### [Text excerpt]
--------------------------------
Personal information
- Full name: Ihor Bohdanovych Semenyna
- Date of birth: 1 January 1989 (age 36)
- Place of birth: Ternopil, Soviet Union (now Ukraine)
- Height: 1.77 m (5 ft 10 in)
- Position: Midfielder

Team information
- Current team: Holešov
- Number: 13

Youth career
- Youth Sportive School Ternopil

Senior career*
- Years: Team / Apps / (Gls)
- 2007–2009: Nyva Ternopil / 44 / (3)
- 2010: Feniks-Illichovets Kalinine / 17 / (0)
- 2010: Naftovyk-Ukrnafta Okhtyrka / 6 / (0)
- 2011: Lviv / 2 / (0)
- 2011: Enerhetyk Burshtyn / 20 / (1)
- 2012: Mykolaiv / 32 / (7)
- 2013–2015: Olimpik Donetsk / 57 / (8)
--------------------------------
### [Entries provided]

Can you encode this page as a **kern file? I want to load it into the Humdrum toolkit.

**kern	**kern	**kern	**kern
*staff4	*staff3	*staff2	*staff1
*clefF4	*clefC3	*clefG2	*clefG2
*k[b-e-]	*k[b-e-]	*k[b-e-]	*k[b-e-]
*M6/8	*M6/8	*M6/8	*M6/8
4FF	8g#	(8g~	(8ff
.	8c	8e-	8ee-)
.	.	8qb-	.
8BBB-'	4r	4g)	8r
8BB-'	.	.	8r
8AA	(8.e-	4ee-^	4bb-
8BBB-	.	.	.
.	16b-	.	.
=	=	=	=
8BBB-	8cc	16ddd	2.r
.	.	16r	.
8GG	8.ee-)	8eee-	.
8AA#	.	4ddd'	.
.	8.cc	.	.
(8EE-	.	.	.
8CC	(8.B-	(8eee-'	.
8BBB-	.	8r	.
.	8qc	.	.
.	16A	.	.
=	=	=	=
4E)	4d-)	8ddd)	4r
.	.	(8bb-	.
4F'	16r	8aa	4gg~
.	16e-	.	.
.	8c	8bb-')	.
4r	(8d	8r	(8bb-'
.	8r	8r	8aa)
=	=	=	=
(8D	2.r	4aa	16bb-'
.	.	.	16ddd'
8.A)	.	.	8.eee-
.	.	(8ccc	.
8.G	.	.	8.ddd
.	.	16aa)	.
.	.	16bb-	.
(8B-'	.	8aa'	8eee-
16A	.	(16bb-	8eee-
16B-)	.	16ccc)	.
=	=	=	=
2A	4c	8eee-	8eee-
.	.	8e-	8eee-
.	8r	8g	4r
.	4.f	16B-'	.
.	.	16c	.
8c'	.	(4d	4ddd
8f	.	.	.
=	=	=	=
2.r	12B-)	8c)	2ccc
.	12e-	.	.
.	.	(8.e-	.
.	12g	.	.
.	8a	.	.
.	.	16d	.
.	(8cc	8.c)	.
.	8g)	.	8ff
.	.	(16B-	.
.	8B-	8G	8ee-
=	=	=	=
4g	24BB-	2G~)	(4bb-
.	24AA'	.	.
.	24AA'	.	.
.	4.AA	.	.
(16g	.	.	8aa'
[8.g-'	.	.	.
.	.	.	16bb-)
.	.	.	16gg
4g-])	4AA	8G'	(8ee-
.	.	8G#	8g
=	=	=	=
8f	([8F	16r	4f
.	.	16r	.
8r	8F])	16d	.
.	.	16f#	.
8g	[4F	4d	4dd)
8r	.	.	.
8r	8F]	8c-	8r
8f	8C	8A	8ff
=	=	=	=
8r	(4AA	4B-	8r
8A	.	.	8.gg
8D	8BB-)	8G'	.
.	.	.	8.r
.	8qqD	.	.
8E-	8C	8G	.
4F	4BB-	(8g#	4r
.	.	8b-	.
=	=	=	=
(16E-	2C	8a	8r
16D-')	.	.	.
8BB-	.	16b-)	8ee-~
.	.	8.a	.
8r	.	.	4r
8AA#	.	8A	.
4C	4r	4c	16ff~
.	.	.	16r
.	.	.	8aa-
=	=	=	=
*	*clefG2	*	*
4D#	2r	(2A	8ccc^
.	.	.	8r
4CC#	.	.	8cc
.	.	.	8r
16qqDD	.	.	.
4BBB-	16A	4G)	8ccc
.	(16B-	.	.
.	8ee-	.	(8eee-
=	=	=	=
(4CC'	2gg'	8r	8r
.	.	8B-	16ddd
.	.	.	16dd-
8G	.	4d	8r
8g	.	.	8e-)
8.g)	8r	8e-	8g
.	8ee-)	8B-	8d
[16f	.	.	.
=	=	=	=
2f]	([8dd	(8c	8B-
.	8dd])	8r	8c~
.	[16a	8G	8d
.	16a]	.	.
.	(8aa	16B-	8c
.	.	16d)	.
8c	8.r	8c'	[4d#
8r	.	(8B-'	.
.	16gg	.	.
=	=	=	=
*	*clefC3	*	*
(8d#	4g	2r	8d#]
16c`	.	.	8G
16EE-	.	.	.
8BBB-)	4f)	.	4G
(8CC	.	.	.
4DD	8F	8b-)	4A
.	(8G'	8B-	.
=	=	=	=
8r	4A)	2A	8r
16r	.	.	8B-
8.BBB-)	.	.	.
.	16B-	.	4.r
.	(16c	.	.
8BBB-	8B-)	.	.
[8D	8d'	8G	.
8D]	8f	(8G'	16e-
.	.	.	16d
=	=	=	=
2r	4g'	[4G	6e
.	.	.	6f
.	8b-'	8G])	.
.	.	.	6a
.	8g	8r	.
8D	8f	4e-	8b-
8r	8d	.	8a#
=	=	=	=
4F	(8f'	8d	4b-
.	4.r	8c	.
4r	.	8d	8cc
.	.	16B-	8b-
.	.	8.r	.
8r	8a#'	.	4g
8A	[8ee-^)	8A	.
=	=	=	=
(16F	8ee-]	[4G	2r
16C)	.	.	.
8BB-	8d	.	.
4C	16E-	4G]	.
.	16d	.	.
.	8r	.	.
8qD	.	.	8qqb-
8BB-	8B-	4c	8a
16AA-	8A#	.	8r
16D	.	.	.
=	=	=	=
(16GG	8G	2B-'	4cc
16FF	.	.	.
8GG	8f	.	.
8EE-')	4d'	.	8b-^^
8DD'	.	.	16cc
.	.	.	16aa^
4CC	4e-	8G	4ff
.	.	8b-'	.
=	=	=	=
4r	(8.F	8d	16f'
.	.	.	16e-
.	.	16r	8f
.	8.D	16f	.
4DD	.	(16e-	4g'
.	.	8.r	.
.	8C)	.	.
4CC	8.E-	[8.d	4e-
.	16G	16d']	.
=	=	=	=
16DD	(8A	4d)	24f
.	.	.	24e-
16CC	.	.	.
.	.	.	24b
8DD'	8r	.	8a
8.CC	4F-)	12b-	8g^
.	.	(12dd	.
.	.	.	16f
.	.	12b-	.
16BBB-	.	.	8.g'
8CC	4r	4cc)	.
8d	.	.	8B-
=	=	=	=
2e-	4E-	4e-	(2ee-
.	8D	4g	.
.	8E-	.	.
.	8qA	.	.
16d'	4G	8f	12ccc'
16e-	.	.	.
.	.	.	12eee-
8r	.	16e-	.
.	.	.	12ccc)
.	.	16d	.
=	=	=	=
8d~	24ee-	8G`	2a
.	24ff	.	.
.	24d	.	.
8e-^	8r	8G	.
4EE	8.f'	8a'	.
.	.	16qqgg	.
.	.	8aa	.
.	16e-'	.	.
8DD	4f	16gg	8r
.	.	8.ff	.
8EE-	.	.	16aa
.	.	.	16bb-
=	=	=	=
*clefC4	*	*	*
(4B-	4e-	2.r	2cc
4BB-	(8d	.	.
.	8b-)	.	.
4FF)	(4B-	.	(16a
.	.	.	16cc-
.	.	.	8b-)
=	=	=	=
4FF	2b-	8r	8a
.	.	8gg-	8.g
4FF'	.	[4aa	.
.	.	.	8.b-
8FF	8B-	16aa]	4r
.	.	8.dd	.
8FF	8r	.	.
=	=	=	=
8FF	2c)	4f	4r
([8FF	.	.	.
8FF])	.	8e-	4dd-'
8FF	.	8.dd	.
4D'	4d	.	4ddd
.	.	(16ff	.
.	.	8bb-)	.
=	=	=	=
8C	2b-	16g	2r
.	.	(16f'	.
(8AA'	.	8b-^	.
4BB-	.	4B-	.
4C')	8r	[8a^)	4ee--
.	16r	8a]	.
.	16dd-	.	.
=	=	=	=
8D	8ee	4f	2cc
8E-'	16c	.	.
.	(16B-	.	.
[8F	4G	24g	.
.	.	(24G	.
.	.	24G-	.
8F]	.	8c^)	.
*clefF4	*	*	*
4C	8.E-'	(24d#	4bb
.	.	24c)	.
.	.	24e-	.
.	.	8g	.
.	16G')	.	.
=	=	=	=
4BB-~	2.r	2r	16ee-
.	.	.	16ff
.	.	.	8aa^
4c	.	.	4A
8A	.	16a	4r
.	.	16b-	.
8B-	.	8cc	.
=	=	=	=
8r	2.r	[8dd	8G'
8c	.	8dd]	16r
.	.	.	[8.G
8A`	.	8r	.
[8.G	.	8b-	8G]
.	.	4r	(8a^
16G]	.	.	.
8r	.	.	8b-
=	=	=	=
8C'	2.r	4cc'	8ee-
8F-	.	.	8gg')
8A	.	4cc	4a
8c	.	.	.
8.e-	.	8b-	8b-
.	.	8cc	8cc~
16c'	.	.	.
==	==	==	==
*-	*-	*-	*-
--------------------------------
The footballer's profile lists the place of birth under two country names. In one to three sentences, explain why.

The profile names the country as it was at his birth on 1 January 1989, when Ternopil was in the Soviet Union. The note "(now Ukraine)" gives the country the city belongs to today.